In [12]:
from google.cloud import bigquery
import tensorflow as tf
import numpy as np
import shutil
print(tf.__version__)

1.15.0


In [11]:
CSV_COLUMNS = 'Time,V1,V2,V3,V4,V5,V6,V7,V8,V9,V10,V11,V12,V13,V14,V15,V16,V17,V18,V19,V20,V21,V22,V23,V24,V25,V26,V27,V28,Amount,Class'.split(',')
FEATURES_COLUMNS = CSV_COLUMNS[:len(CSV_COLUMNS) - 1]
LABEL_COLUMN = 'Class'
DEFAULTS = [[0.0] for i in range(31)]

In [5]:
def read_dataset(filename, mode, batch_size = 512):
    def _input_fn():
        def decode_csv(value_column):
            columns = tf.decode_csv(value_column, record_defaults = DEFAULTS)
            features = dict(zip(CSV_COLUMNS, columns))
            label = features.pop(LABEL_COLUMN)
            # No need to features.pop('key') since it is not specified in the INPUT_COLUMNS.
            # The key passes through the graph unused.
            return features, label

        # Create list of file names that match "glob" pattern (i.e. data_file_*.csv)
        filenames_dataset = tf.data.Dataset.list_files(filename)
        # Read lines from text files
        textlines_dataset = filenames_dataset.flat_map(tf.data.TextLineDataset)
        # Parse text lines as comma-separated values (CSV)
        dataset = textlines_dataset.map(decode_csv)

        # Note:
        # use tf.data.Dataset.flat_map to apply one to many transformations (here: filename -> text lines)
        # use tf.data.Dataset.map      to apply one to one  transformations (here: text line -> feature list)

        if mode == tf.estimator.ModeKeys.TRAIN:
            num_epochs = None # indefinitely
            dataset = dataset.shuffle(buffer_size = 10 * batch_size)
        else:
            num_epochs = 1 # end-of-input after this

        dataset = dataset.repeat(num_epochs).batch(batch_size)
      
        return dataset
    return _input_fn

In [6]:
INPUT_COLUMNS = [tf.feature_column.numeric_column(key) for key in FEATURES_COLUMNS]

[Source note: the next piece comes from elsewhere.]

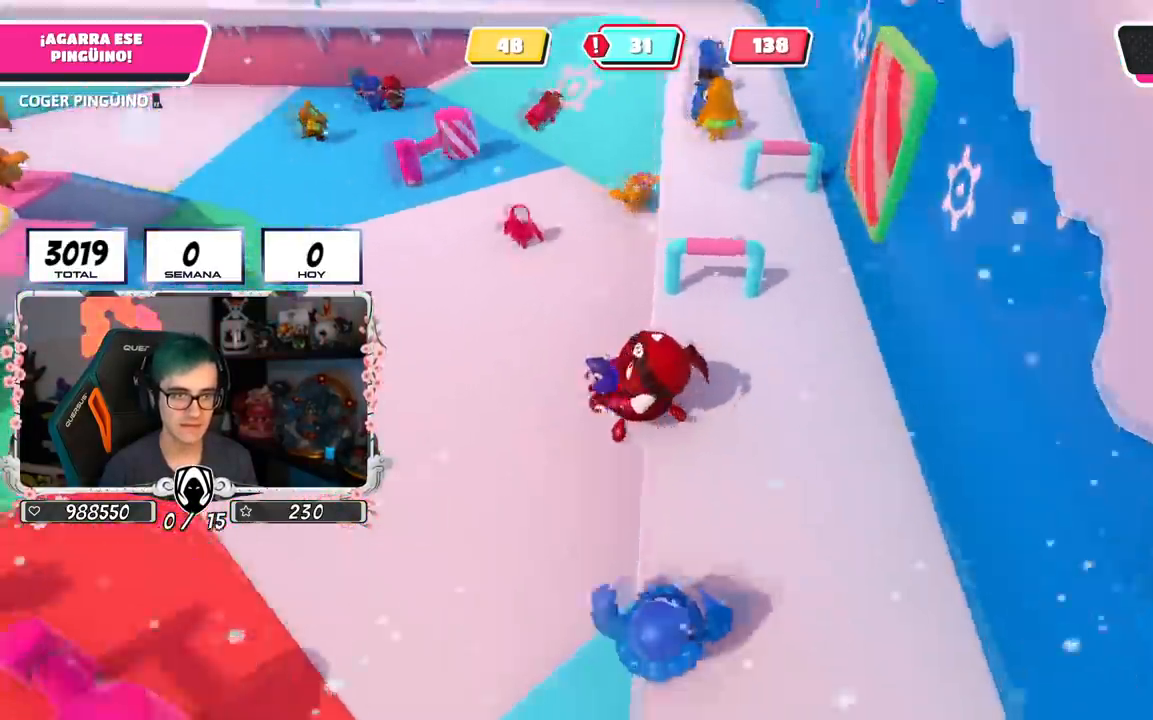
{"buttons": ["R2"], "left_stick": "down-right", "right_stick": "center", "events": [[33, "L1", "down"], [150, "L1", "up"], [167, "right_stick", "up-right"], [250, "left_stick", "down"], [283, "right_stick", "center"], [300, "left_stick", "down-right"]]}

def add_more_features(feats):
    # Nothing to add (yet!)
    return feats

feature_cols = add_more_features(INPUT_COLUMNS)

In [7]:
def serving_input_fn():
    feature_placeholders = {
        key: tf.placeholder(tf.float32, [None]) for key in FEATURES_COLUMNS
    }
    features = feature_placeholders
    return tf.estimator.export.ServingInputReceiver(features, feature_placeholders)

In [8]:
def train_and_evaluate(output_dir, num_train_steps):
    estimator = tf.estimator.LinearClassifier(
                       model_dir = output_dir,
                       feature_columns = feature_cols)
    
    train_spec=tf.estimator.TrainSpec(
                       input_fn = read_dataset('data/creditcard_train.csv', mode = tf.estimator.ModeKeys.TRAIN),
                       max_steps = num_train_steps)

    exporter = tf.estimator.LatestExporter('exporter', serving_input_fn)

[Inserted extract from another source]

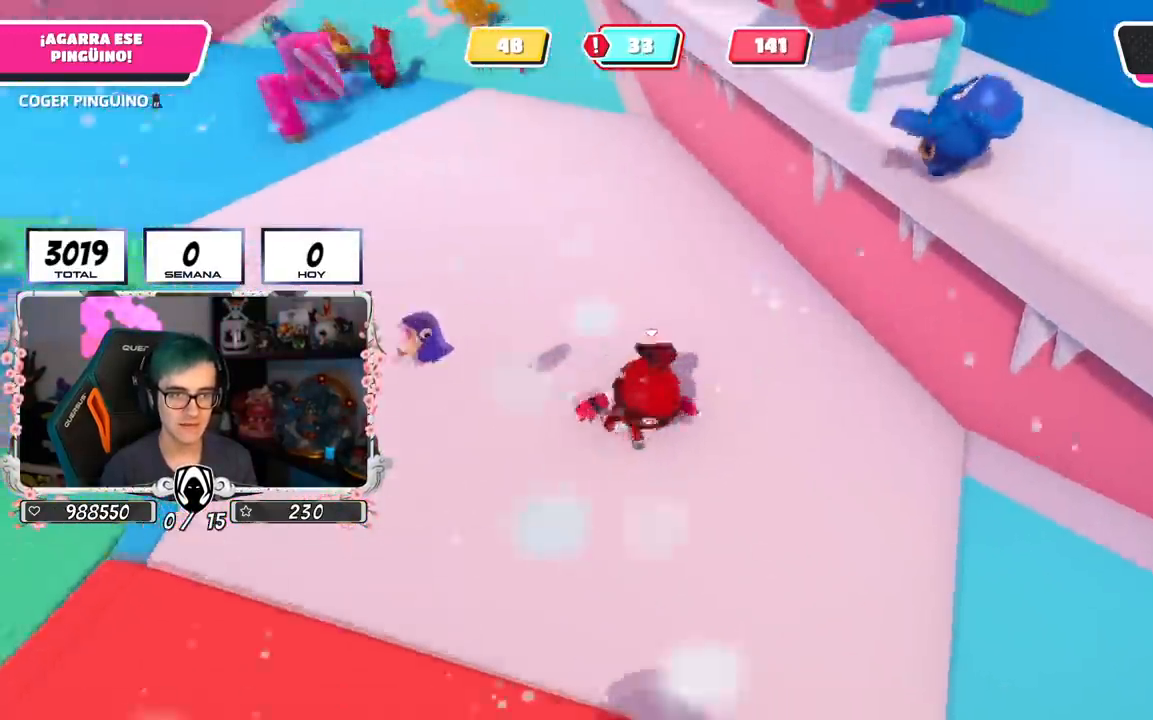
{"buttons": [], "left_stick": "up-left", "right_stick": "center", "events": [[16, "R2", "up"], [16, "right_stick", "left"], [100, "left_stick", "up-left"], [200, "right_stick", "down-left"], [433, "right_stick", "center"]]}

    eval_spec=tf.estimator.EvalSpec(
                       input_fn = read_dataset('data/creditcard_test.csv', mode = tf.estimator.ModeKeys.EVAL),
                       steps = None,
                       start_delay_secs = 1, # start evaluating after N seconds
                       throttle_secs = 10,  # evaluate every N seconds
                       exporters = exporter)
    
    tf.estimator.train_and_evaluate(estimator, train_spec, eval_spec)

In [9]:
OUTDIR = './creditcard_trained'

In [10]:
# Run training    
shutil.rmtree(OUTDIR, ignore_errors = True) # start fresh each time
tf.summary.FileWriterCache.clear() # ensure filewriter cache is clear for TensorBoard events file
train_and_evaluate(OUTDIR, num_train_steps = 100)

INFO:tensorflow:Using default config.
INFO:tensorflow:Using config: {'_save_checkpoints_secs': 600, '_tf_random_seed': None, '_train_distribute': None, '_log_step_count_steps': 100, '_model_dir': './creditcard_trained', '_service': None, '_cluster_spec': <tensorflow.python.training.server_lib.ClusterSpec object at 0x7fefd926df60>, '_session_creation_timeout_secs': 7200, '_master': '', '_global_id_in_cluster': 0, '_session_config': allow_soft_placement: true
graph_options {
  rewrite_options {
    meta_optimizer_iterations: ONE
  }
}
, '_evaluation_master': '', '_keep_checkpoint_max': 5, '_save_checkpoints_steps': None, '_protocol': None, '_task_type': 'worker', '_keep_checkpoint_every_n_hours': 10000, '_num_ps_replicas': 0, '_experimental_max_worker_delay_secs': None, '_experimental_distribute': None, '_num_worker_replicas': 1, '_save_summary_steps': 100, '_eval_distribute': None, '_task_id': 0, '_is_chief': True, '_device_fn': None}
INFO:tensorflow:Not using Distribute Coordinator.
IN